▶ **What the task asks**: A line qualifies if it holds the string "that". Copy every qualifying line from the records.
::::
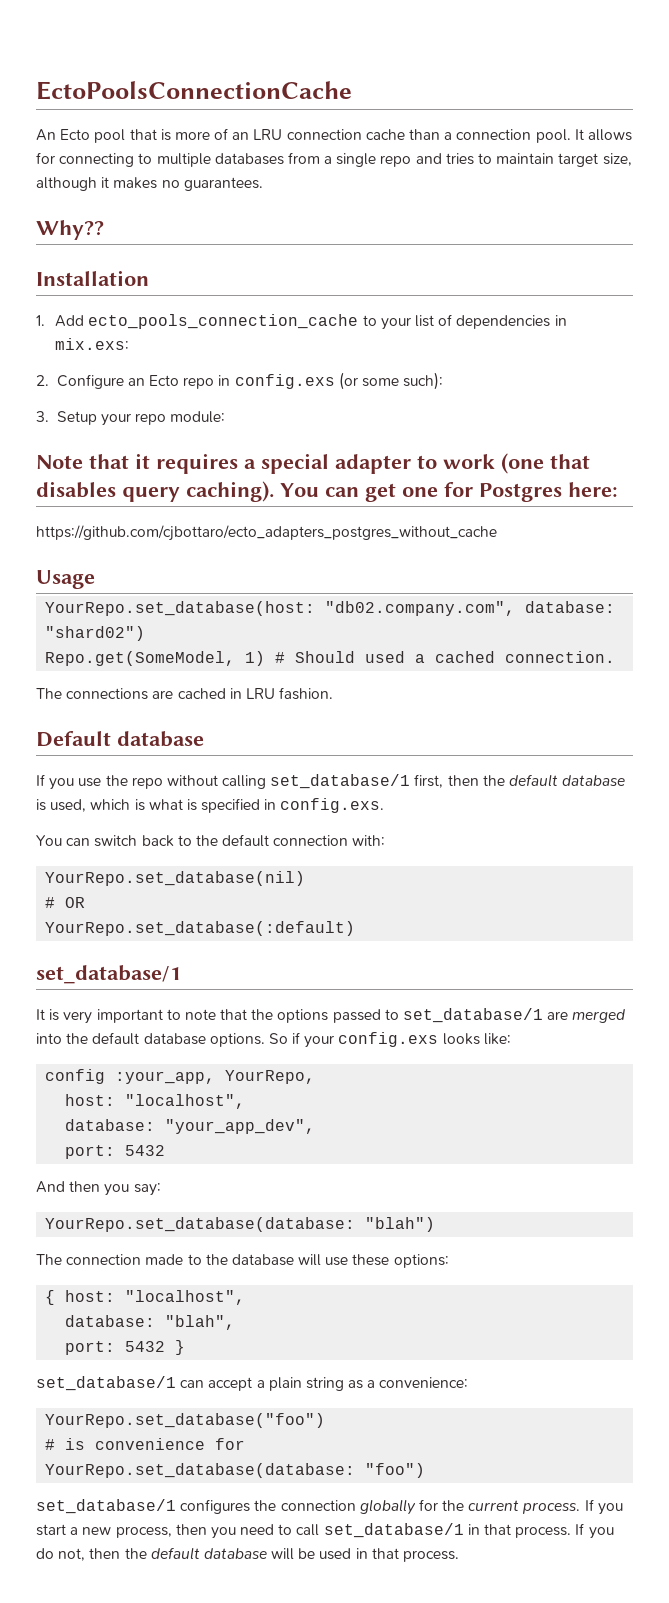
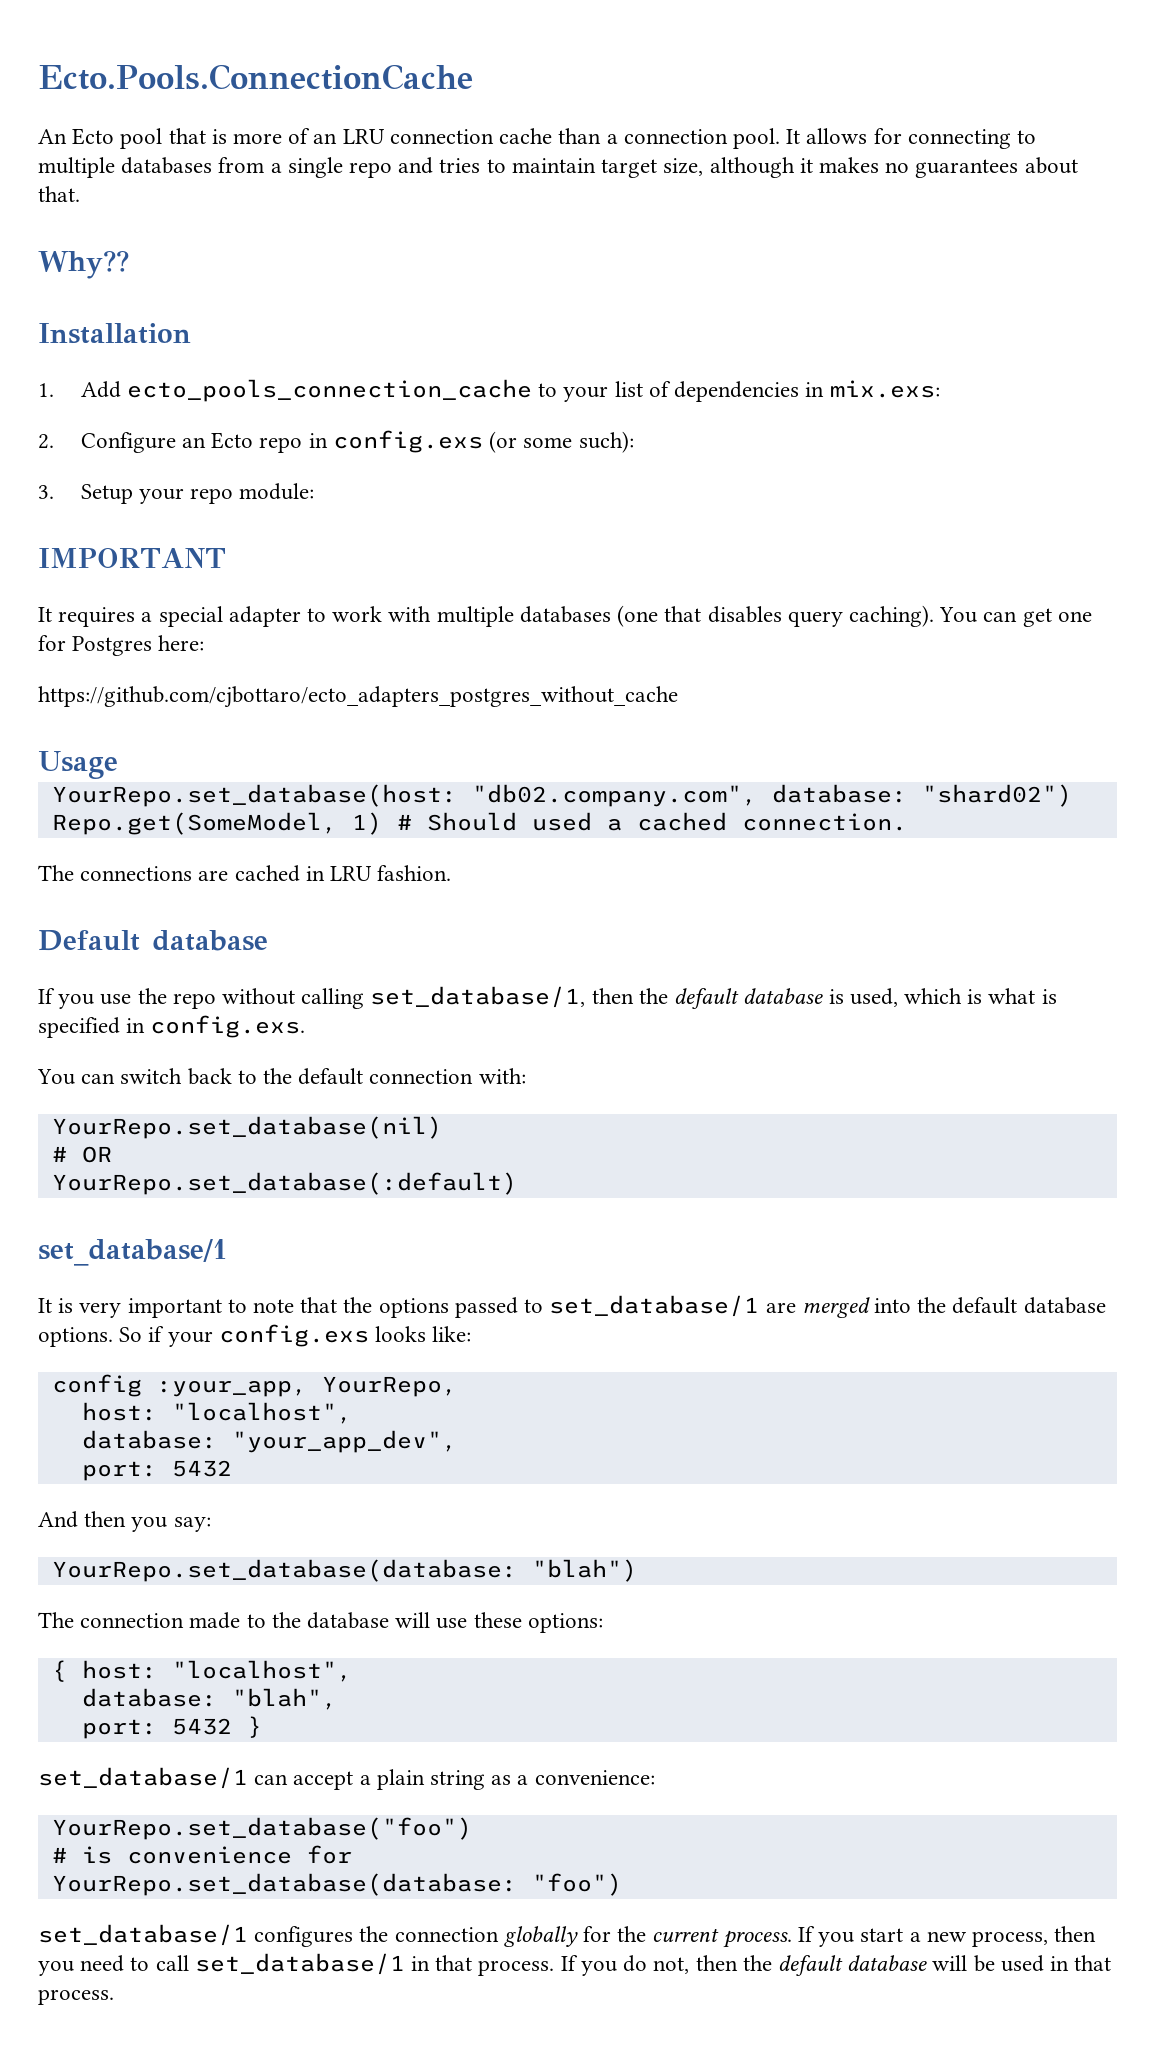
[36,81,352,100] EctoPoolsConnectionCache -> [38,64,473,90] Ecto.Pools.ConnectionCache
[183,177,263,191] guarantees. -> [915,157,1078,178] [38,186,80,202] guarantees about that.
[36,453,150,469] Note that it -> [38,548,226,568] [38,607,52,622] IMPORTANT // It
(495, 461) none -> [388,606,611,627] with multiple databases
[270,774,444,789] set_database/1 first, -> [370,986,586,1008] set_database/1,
::::
▶ **Response to this exercise**:
[183,177,263,191] guarantees. -> [915,157,1078,178] [38,186,80,202] guarantees about that.
[36,453,150,469] Note that it -> [38,548,226,568] [38,607,52,622] IMPORTANT // It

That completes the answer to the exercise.